An exact definition of object storage is tricky to pinpoint because the concept has different meanings within different organizations. In its most basic explanation, it’s a system that places your stored data on a flat plane called a “storage pool.” Unlike other storage systems, objects are not kept in a hierarchy and cannot be put inside one another. This is beneficial for a number of reasons.
Though object storage is a relatively new idea for a lot of IT professionals, its benefits are mounting. Compared to traditional file systems, there are many reasons to consider an object-based system to store your data. Here are four of them:
Object storage is known for its compatibility with cloud computing, and that’s because of its unlimited scalability. Thanks to its flat structure, object storage doesn’t have the same limitations as file or block storage. Hierarchical systems often experience complications when it comes to scaling out. Those difficulties are avoided in an object storage environment because the system scales out by adding nodes. Object storage can easily scale data to petabytes without restrictions.
Though it has these advantages in scalability, it doesn’t mean object storage systems can’t also benefit static data. In fact, object-based storage is optimal for that type of data. For this reason, object storage has a sort of niche in the market, best serving static yet scalable archival storage, according to ComputerWeekly.com. For example, object storage could be ideal for digital archives.

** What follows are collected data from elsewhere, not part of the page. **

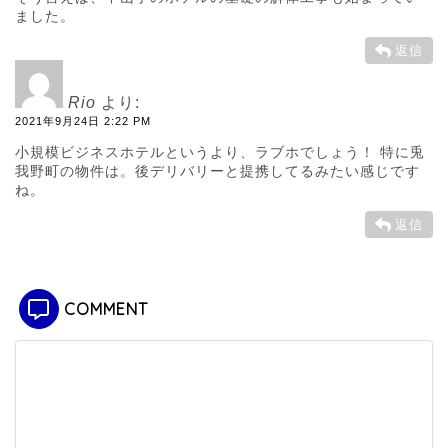
ました。
返信
Rio
より:
2021年9月24日 2:22 PM
小規模ビジネスホテルというより、ラブホでしょう！ 特に兎
我野町の物件は。後デリバリーと提携してるみたい感じです
ね。
返信
COMMENT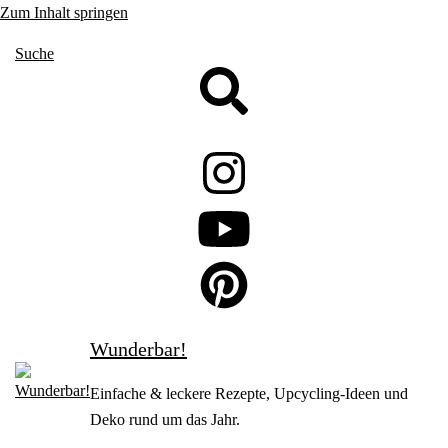
Zum Inhalt springen
Suche
Wunderbar!
Einfache & leckere Rezepte, Upcycling-Ideen und
Deko rund um das Jahr.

2. Faster Data Retrieval and Better Recovery
Each object in the storage environment has its own identifying details, comprised of metadata and ID number, which the OS reads to retrieve data. Without the need to sift through file structures, retrieval is much faster. Thanks to the metadata and ID numbers, users don’t need to know an object’s exact location to retrieve it. TechTarget compares this process to valet parking: you don’t know where your car is parked, or if and how many times it moves throughout the evening, but by having a receipt, you’ll be able to retrieve your car at the end of the night. Additionally, having unrestricted metadata allows storage administrators to implement their own policies for data preservation, retention, and deletion. This, along with the way storage nodes are distributed across the structure, makes it easier to reinforce data and create better “disaster recovery” strategies.
3. Fewer Limitations
Compared to the traditional file or block-based systems, object storage is far less limited because again, it’s not organized in a hierarchy. Object storage provides the kind of access that other storage systems can’t allow. TechTarget also points out that the metadata in file systems is limited to file attributes, whereas in object storage, it can be customized by any number of attributes. It’s only possible to achieve that in file systems through a separate application. In addition to these advantages, as well as its unrestricted scalability, this all chalks up to a kind of limitless storage system that files or blocks can’t provide.
For organizations that need to store large amounts of data, an object-based system could be the most cost-effective. Because it scales out much easier than other storage environments, it’s less costly to store all your data. Plus, if users have a private cloud space, costs can be even lower. When compared to other systems that are considered inexpensive for these volumes of data, it’s a much more durable alternative.